= TASK DIRECTIONS =
Could you copy each line of the listing below that has the word "metres"?

▽

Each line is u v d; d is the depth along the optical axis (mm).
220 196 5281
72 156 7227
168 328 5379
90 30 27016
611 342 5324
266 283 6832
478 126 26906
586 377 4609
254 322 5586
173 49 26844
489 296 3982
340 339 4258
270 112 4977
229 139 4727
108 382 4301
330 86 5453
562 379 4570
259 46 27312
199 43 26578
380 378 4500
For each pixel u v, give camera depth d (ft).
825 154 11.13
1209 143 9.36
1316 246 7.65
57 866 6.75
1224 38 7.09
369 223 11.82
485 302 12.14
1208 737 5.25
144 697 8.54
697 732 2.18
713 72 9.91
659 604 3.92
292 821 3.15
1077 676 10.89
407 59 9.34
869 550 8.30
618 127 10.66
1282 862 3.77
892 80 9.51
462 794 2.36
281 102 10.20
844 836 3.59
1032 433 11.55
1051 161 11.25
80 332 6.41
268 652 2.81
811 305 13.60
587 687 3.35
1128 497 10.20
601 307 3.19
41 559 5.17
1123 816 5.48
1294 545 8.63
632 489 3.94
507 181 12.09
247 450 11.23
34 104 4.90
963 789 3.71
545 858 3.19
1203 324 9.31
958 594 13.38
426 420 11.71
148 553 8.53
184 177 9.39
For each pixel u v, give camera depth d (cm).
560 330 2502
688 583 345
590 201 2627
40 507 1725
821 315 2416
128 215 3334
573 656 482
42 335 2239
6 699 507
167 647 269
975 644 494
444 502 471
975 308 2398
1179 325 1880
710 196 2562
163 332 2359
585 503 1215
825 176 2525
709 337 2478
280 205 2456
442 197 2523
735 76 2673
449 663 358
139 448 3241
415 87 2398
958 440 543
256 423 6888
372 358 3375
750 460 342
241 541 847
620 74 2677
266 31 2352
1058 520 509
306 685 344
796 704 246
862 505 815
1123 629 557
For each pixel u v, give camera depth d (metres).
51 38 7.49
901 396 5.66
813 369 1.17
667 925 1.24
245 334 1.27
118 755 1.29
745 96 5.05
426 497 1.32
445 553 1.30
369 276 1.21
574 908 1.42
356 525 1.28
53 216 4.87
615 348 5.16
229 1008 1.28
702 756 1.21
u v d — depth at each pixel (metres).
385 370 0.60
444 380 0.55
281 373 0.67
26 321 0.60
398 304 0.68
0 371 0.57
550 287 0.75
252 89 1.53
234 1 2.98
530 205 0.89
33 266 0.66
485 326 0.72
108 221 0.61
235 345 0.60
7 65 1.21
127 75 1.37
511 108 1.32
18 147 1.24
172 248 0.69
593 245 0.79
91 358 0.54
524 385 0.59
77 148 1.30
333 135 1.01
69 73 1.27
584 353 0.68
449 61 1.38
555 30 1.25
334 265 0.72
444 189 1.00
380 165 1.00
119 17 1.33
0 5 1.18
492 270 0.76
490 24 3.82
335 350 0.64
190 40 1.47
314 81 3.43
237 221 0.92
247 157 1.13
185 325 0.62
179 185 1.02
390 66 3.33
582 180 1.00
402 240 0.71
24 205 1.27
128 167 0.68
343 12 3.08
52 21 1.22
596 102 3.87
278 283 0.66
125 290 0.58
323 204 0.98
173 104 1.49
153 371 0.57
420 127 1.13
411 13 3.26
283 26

△

= RESPONSE TO THE EXERCISE =
For each pixel u v, give camera depth d (metres).
u v d — depth at each pixel (metres).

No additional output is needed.